Solve Linear Least Squares with Squared $ {L}_{2} $ Norm Regularization (Tikhonov / Ridge Regression) with Non Negativity Constraint Using FASTA

495 Views Asked by At

The open source optimization library FASTA (Fast Adaptive Shrinkage/Thresholding Algorithm) is an efficient, easy-to-use implementation of the proximal gradient method for regularized optimization problems. Embeded solvers could solve LASSO, Ridge Regression and Matrix Complementry problems.

I want to solve the following problem using FASTA: $$\arg \min_x \{||Ax-b||^2+\lambda||x||^2 \} \\ s.t.\quad x\ge 0$$

Acordding to the follwing LASSO solver(in MATLAB):

%%  Define ingredients for FASTA
%  Note: LASSO solver solves min f(Ax)+g(x). 
%  A and b are given.
%  f(z) = .5 ||z - b||^2
f    = @(z) .5*norm(z-b,'fro')^2;
grad = @(z) z-b;
% g(z) = 0 for all feasible z, and infinity otherwise.  However, iterations
% always end with a feasbile z, so we need not consider the infinity case.
g = @(x) 0;
% proxg(z,t) = argmin t*mu*|x|+.5||x-z||^2
prox = @(z,t) project_1ball(z,mu);

%% Call solver
[solution, outs] = fasta(A,At,f,grad,g,prox,x0,opts);

I write the following nonnegative constraned Ridge Regression Solver:

%%  Define ingredients for FASTA
%  Note: fasta solves min f(Ax)+g(x).
%  f(z) = .5 ||z - b||^2
f    = @(z) .5*norm(z-b,'fro')^2;
grad = @(z) z-b;

g = @(x) 0.5*mu*norm(x,'fro')^2;
prox = @(x,t) mapping(x,t*mu);

%% Call solver
[solution, outs] = fasta(A,At,f,grad,g,prox,x0,opts);

%% Embeded function
function x = mapping(x,tau)
    x = x+tau;
    x(x<0) = 0;  % for non-negative constraint
end

But it did not converge.
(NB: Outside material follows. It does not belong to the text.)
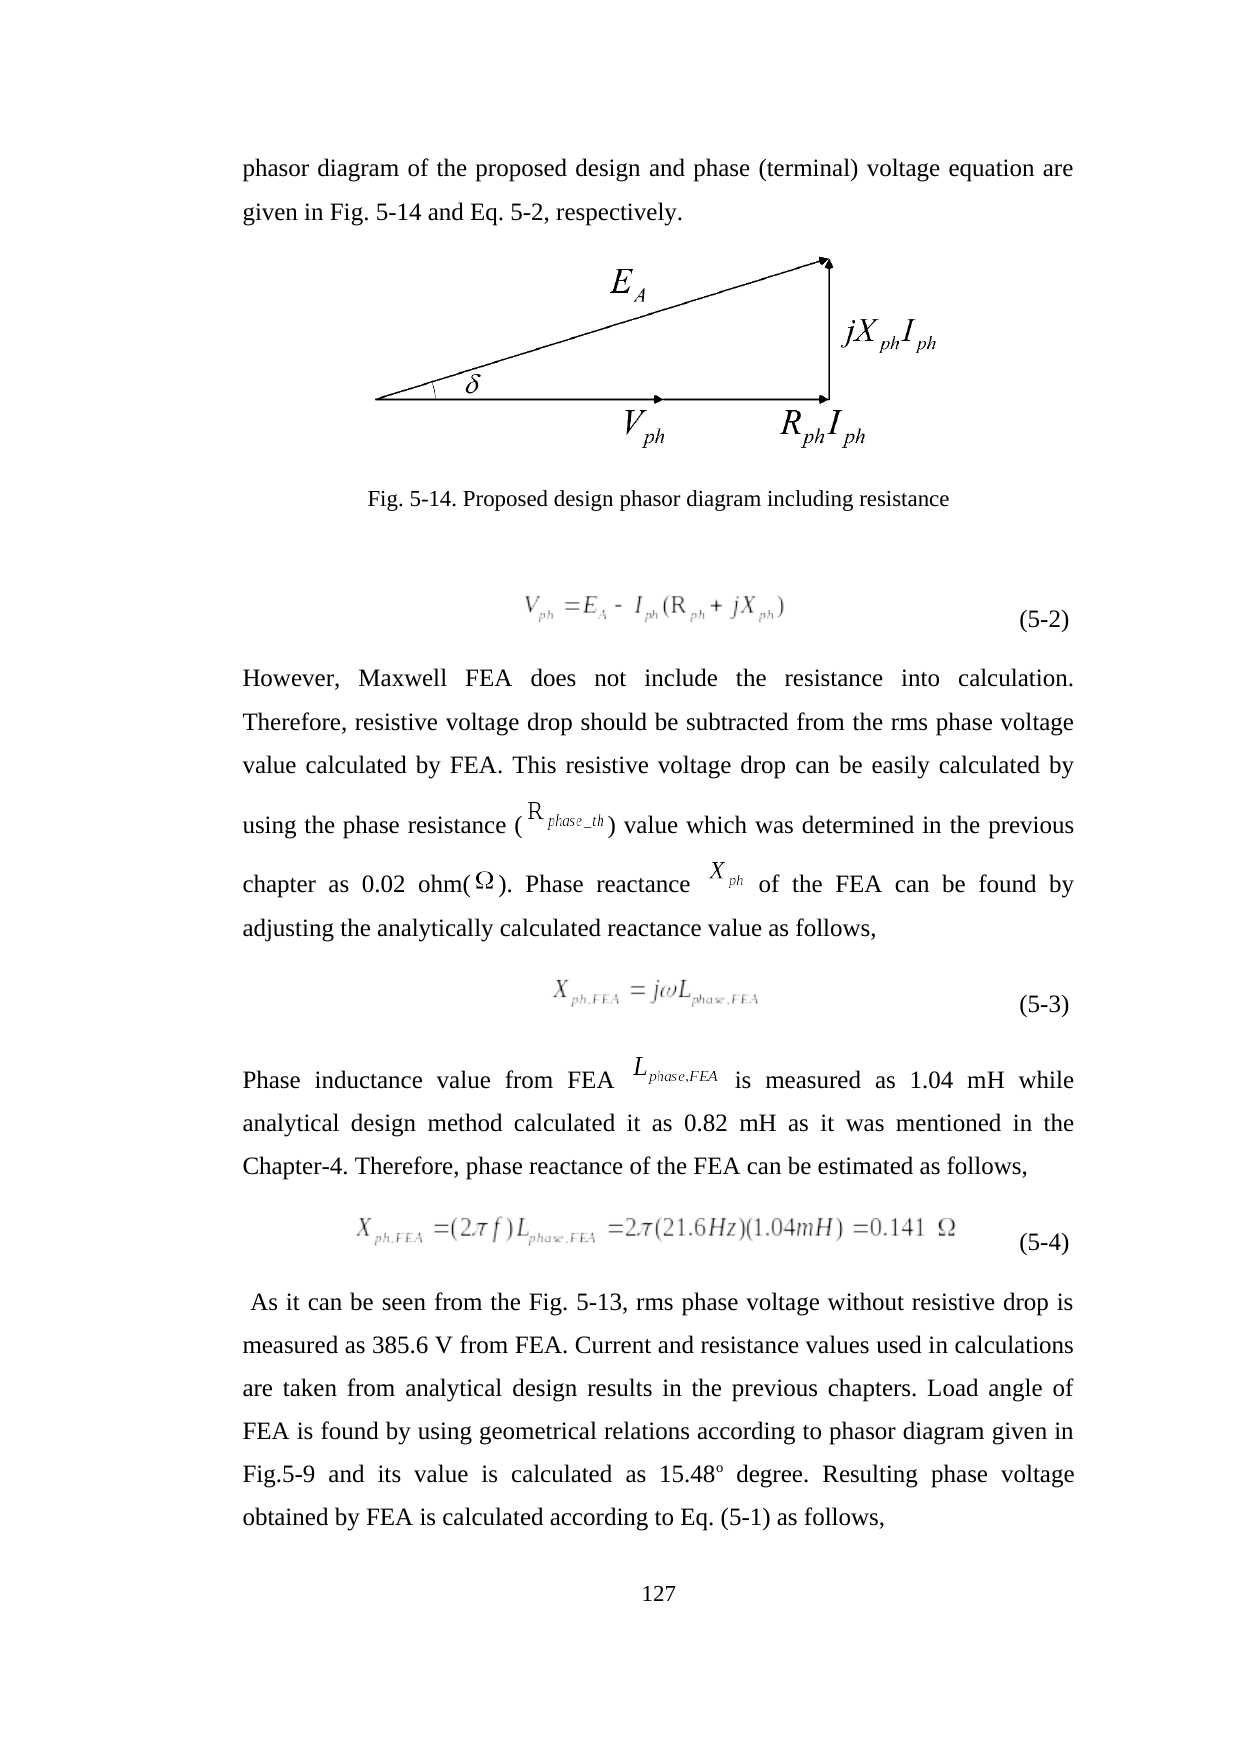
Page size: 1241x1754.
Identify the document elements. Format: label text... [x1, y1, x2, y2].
How to solve the NON-NEGATIVE constrained ridge regression problem using FASTA?

2

There are 2 best solutions below

0
On BEST ANSWER

The FASTA package basically uses some heuristic to better utilize acceleration, momentum methods and line search methods.

Their paper, A Field Guide to Forward Backward Splitting with a FASTA Implementation, describes the method. For background I'd also recommend reading:

I implemented 4 methods for your problem to benchmark different approaches:

  • Vanilla Projected Gradient Descent.
  • Projected Gradient Descent with Momentum.
  • Projected Gradient Descent Accelerated (Nesterov).
  • Projected Gradient Descent Accelerated (FISTA).

Those are the results I got with comparison to a reference given by CVX:

enter image description here

The MATLAB code is available at my StackExchange Mathematics Q3872982 GitHub Repository.

0
On

Let's say you want to minimize $\frac12 \| Ax - b \|^2 + \frac{\lambda}{2} \| x\|^2$ subject to the constraint that $x \geq 0$ using the proximal gradient method or an accelerated proximal gradient method. The simplest way to do this is to express your problem as minimizing $f(x) + g(x)$, where $f(x) = \frac12 \| Ax - b \|^2 + \frac{\lambda}{2} \| x\|^2$ and $g$ is the indicator function for the nonnegative orthant. The gradient of $f$ is $$ \nabla f(x) = A^T(Ax - b) + \lambda x. $$ The proximal operator of $g$ projects onto the nonnegative orthant: $\text{prox}_{tg}(x) = \max(x,0)$. (The maximum is interpreted component-wise.)

An alternative approach is to express your problem as minimizing $F(x) + G(x)$, where $F(x) = \frac12 \| Ax - b \|^2$ and $G(x) = \frac{\lambda}{2}\| x \|^2 + I_{\geq 0}(x)$. Here $I_{\geq 0}$ is the indicator function for the nonnegative orthant. The gradient of $F$ is $\nabla F(x) = A^T (Ax - b)$. To evaluate $\text{prox}_{tG}(\hat x)$, we must minimize $\frac{\lambda}{2} \| x \|^2 + \frac{1}{2t} \| x - \hat x \|^2$ subject to the constraint that $x \geq 0$. Completing the square, this is equivalent to minimizing $\| x - \frac{\hat x}{\lambda t + 1} \|^2$ subject to the constraint that $x \geq 0$. The minimizer is $$ \text{prox}_{tG}(\hat x) = \max \left( \frac{\hat x}{\lambda t + 1} , 0 \right). $$ Note that this disagrees with the proximal mapping given in your code, which is probably the reason the algorithm failed to converge.